Papo de terapeuta

...Engraçado como para algumas pessoas ser bonito era algo totalmente natural. A Luíza, por exemplo. Ela não precisava de nada. Acordava linda, já. E sem remela no olho. Pele perfeita, lisinha. Não precisava nem pentear os cabelos. Colocava um chinelo, uma calça de moletom e uma camiseta velha e conquistaria o coração do Rodrigo assim, num estalo de dedos, só no “oi”. Mas eu não. Primeiro que meu nome não era tão bonito quanto o dela. Tinha vergonha de dizê-lo às vezes. Sei lá, parecia nome de velha. Segundo, que quando eu acordava parecia uma jaca. Sério, não ri não... Inchada, os olhos vermelhos, grudadinhos no cantinho. Eca. Aquele gosto estranho na boca. Só bebendo uma água mesmo pra passar. E meu cabelo? Não dava pra sair de casa sem pelo menos prender. O melhor mesmo seria lavar e secar, mas como nunca dava tempo, prendia. Daí apareciam as orelhas. Que não eram de abano, mas também não eram delicadinhas como as da Luíza. E de brinco, argh, parece que ficavam ainda maiores. Minha pele era mais oleosa, tinha mais espinhas. Minha mãe sempre falava que era normal da idade, mas eu não via nada de normal naquilo não. Uma vez tentei passar maquiagem por cima e me dei mal. Pessoal da sala me encheu até cansar. Lembro até hoje da cara da Paula, aquela magrela nojentinha, dizendo “Credo, Antônia, você ta rosa!” Argh... Não gosto nem de lembrar. Daí vinha a roupa. Achava que o uniforme me deixava mais gorda do que eu realmente era. Desfavorecia, mesmo. Tanto é que quem me encontrava fora da escola sempre percebia a diferença. Mas que fazer, né? Tinha que vestir aquela porcaria de uniforme. E tinha que ir naquela porcaria de aula, eu e minha cara de jaca. Muitas coisas poderiam ser melhores na escola. Pessoal podia ser mais gente boa, menos metido a besta. Os meninos podiam ser mais legais também, menos babacas. Até que alguns eram, sim. Mas eram tão feinhos, coitados. Que deviam ser legais pra compensar. Acho que eu mesma era assim, sabiam? Eu era legal pra compensar. Era boazinha com todo mundo porque sabia que as pessoas não iriam gostar de mim só pela minha aparência. E o pior sabe o que é? Acho que eu continuo assim... “

Sabe de uma coisa? – disse a terapeuta, depois desse monólogo desabafo – Acho que você tem umas pendências a resolver com o seu passado. Mesmo. Já se passaram quase 15 anos e você ainda se enxerga da mesma forma.

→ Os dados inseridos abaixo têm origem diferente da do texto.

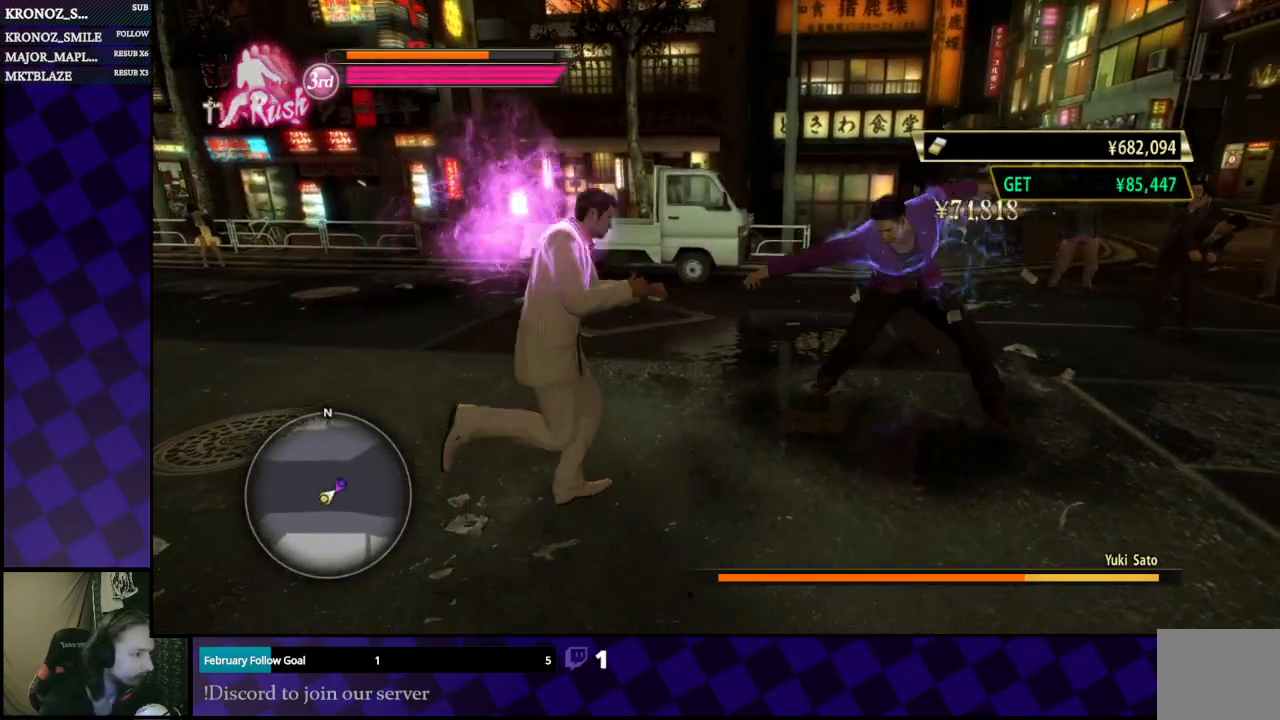
{"buttons": [], "left_stick": "up-right", "right_stick": "center", "events": [[133, "X", "down"], [267, "X", "up"], [300, "X", "down"], [367, "X", "up"], [433, "X", "down"], [500, "X", "up"]]}
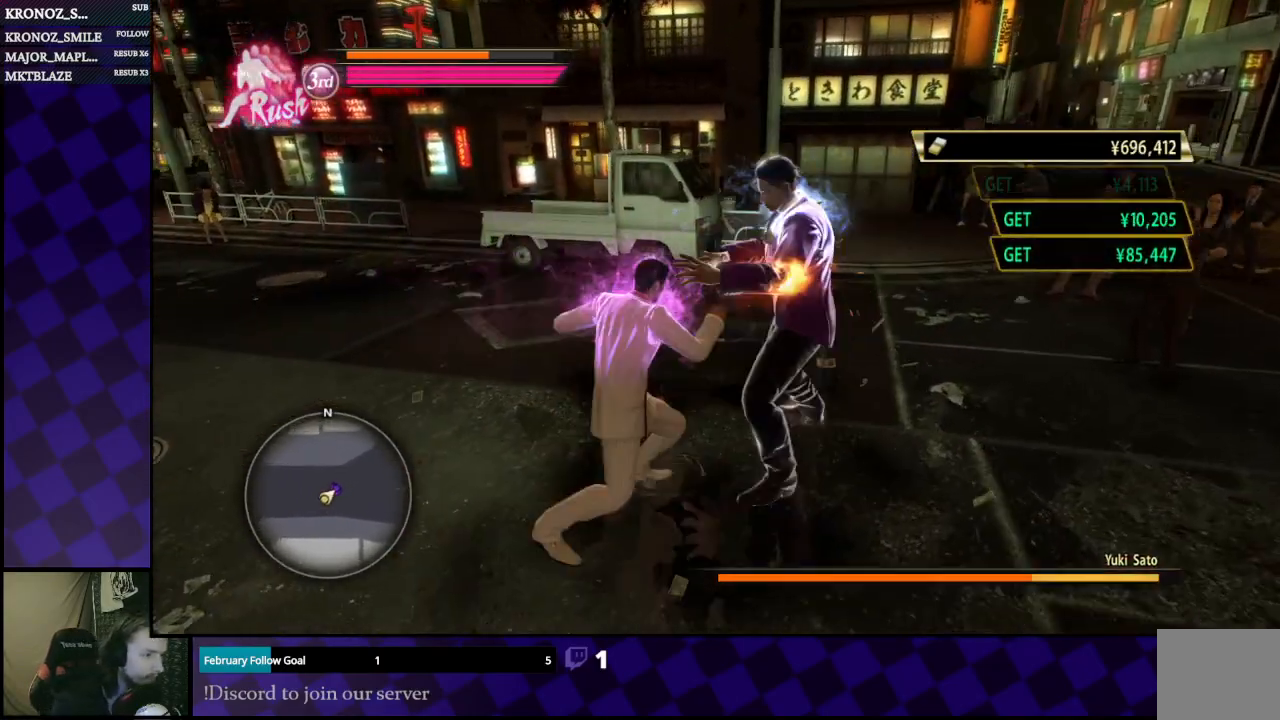
{"buttons": [], "left_stick": "down-left", "right_stick": "center", "events": [[100, "left_stick", "center"], [267, "left_stick", "down-left"]]}
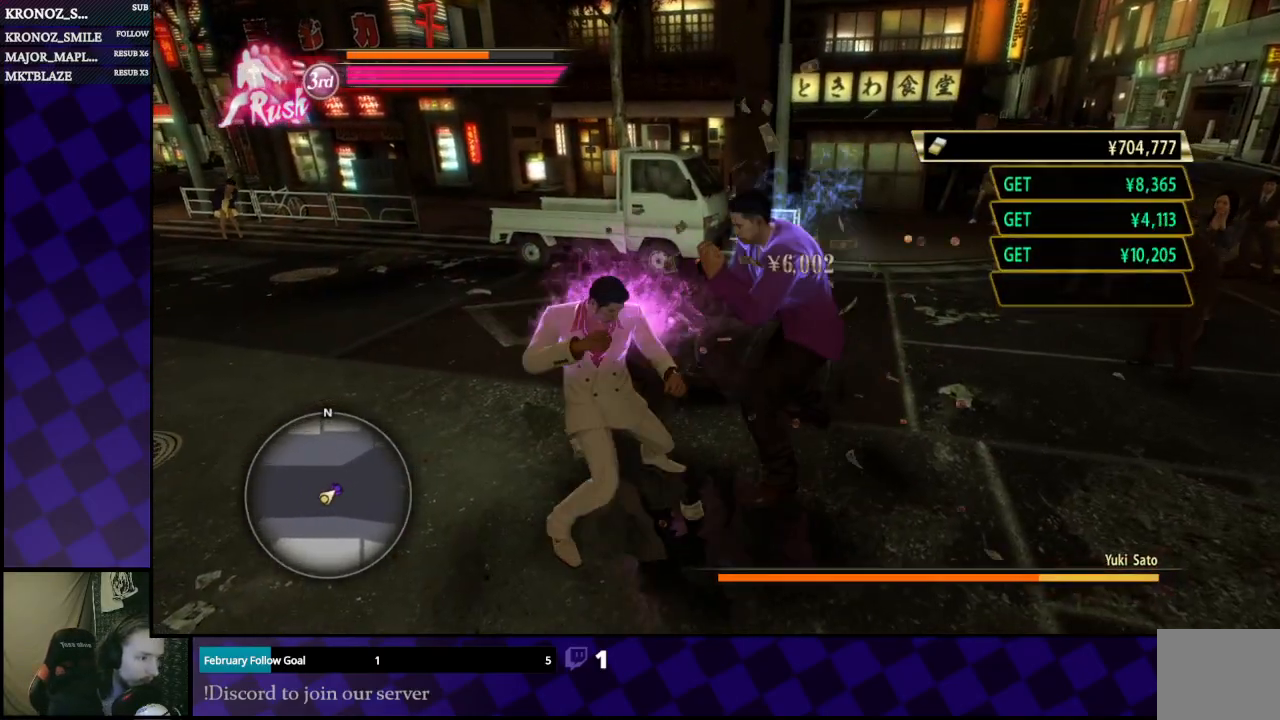
{"buttons": [], "left_stick": "down-left", "right_stick": "center", "events": []}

E falou. Falou sobre como a nossa visão das coisas pode ser distorcida. Como eu poderia me julgar baseada na opinião de pessoas que eu mesma considerava fúteis, pequenas de espírito, “babacas” mesmo? E eu me julgava. E trazia esse julgamento até hoje. Achava que as pessoas não poderiam gostar de mim de cara, pela minha aparência. Que as pessoas só gostariam de mim se eu fosse “boazinha” com elas. Se eu fosse bonita, impecável, como a Luíza. Achava que as pessoas riam de mim. Na verdade, eles riam porque eram babacas, porque eram imaturos, porque adolescentes fazem isso uns com os outros. Não necessariamente o problema era meu. Mas eu passei a encarar como um problema meu. E encaro até hoje. Preciso fugir disso, desse julgamento péssimo que eu tenho costume de fazer comigo mesmo. Mas como?